▶ _Exercises_:
[1] Decide whether each statement below agrees with the text about dark kitchens, answering yes or no and quoting the exact words of the text that settle it. (a) Karma Kitchen's kitchen porters are paid the London living wage. (b) Wings was launched by five former gig economy workers. (c) Consumers are able to choose which dark kitchen provider they support.
[2] Reproduce the text about dark kitchens word for word, starting with "When it comes" and going on through "London living wage.".

▶ _Text segment_:
>>>

How do you stop funding ‘bland uniformity’?
When it comes to dark kitchens there is one business that is doing things differently. Karma Kitchen was profiled by Wired recently and they noted their “bright and open” kitchens where there are “chic, coral-pink tiles and the walls are decorated with cheery vinyl wraps”. More importantly, Karma’s kitchen porters receive the London living wage.
As a consumer though, you can’t choose which dark kitchen provider you want to support. The only power you have comes at the point of purchase, and unfortunately that space is dominated by companies like Deliveroo and Uber who are able to use VC money to create artificially low prices (what the NY Times recently dubbed the ‘Millennial Lifestyle Subsidy’) so they can drive mass adoption and create a monopoly.
It’s hard for any small, local business to compete with tactics like that, but some are trying. Wings, is a rider-owned co-operative which was launched last month by three former ‘gig economy’ workers and which offers London Living Wage and sick pay, plus they prioritise local, independent businesses over big chains.
But until more of these independent, local offerings spring up, your best option is to order your next takeaway directly from your favourite local restaurant.

<<<

▶ _Records supplied_:
>>>

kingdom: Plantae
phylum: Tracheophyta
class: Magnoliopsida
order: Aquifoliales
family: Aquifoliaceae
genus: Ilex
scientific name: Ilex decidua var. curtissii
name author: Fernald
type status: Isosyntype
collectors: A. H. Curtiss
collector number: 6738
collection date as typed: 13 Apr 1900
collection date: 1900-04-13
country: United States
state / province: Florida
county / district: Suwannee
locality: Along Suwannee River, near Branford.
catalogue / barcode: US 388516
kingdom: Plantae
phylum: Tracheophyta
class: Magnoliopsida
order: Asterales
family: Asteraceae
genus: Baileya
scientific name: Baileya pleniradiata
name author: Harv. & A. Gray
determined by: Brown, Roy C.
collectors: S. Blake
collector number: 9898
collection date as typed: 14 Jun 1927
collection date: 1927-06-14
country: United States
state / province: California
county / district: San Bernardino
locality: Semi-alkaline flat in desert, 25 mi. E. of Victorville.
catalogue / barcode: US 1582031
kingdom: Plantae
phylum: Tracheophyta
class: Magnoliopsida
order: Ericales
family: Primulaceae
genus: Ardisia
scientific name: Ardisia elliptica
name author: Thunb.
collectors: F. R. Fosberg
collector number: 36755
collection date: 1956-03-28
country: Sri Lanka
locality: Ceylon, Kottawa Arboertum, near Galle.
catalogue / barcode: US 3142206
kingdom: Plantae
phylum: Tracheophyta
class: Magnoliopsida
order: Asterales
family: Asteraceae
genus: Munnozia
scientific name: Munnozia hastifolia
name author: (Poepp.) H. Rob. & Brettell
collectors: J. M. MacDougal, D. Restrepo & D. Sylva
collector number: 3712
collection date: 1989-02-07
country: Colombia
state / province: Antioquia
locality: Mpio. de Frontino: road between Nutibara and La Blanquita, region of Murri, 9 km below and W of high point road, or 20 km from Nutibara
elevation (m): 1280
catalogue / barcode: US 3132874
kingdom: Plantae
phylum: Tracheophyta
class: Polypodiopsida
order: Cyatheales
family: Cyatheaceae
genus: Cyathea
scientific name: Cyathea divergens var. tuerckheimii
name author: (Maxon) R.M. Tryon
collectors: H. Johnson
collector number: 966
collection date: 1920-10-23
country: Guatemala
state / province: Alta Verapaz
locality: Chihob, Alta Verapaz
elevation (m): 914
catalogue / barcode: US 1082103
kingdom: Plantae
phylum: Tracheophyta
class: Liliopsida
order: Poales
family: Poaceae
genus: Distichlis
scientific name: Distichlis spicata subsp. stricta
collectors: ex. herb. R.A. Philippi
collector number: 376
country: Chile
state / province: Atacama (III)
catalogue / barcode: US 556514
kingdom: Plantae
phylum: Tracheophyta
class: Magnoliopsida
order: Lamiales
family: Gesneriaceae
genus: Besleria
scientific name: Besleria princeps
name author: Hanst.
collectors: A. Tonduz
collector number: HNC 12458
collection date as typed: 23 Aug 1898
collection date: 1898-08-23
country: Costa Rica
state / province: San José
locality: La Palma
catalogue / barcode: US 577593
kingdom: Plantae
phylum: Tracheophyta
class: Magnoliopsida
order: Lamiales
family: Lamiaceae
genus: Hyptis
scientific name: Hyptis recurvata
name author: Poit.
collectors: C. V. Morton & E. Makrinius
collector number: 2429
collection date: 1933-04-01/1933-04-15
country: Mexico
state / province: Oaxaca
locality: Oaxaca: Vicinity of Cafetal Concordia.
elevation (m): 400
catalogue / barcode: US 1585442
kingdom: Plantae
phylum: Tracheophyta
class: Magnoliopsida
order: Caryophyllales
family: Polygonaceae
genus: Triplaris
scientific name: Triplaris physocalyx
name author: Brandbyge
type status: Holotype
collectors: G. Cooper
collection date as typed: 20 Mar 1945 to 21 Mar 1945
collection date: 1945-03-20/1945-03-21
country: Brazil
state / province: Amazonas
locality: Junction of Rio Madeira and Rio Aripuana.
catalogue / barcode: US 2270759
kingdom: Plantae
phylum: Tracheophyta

<<<

▶ _Replies_:
[1]
(a) Yes: "Karma’s kitchen porters receive the London living wage."
(b) No: "launched last month by three former ‘gig economy’ workers"
(c) No: "you can’t choose which dark kitchen provider you want to support"

[2]
When it comes to dark kitchens there is one business that is doing things differently. Karma Kitchen was profiled by Wired recently and they noted their “bright and open” kitchens where there are “chic, coral-pink tiles and the walls are decorated with cheery vinyl wraps”. More importantly, Karma’s kitchen porters receive the London living wage.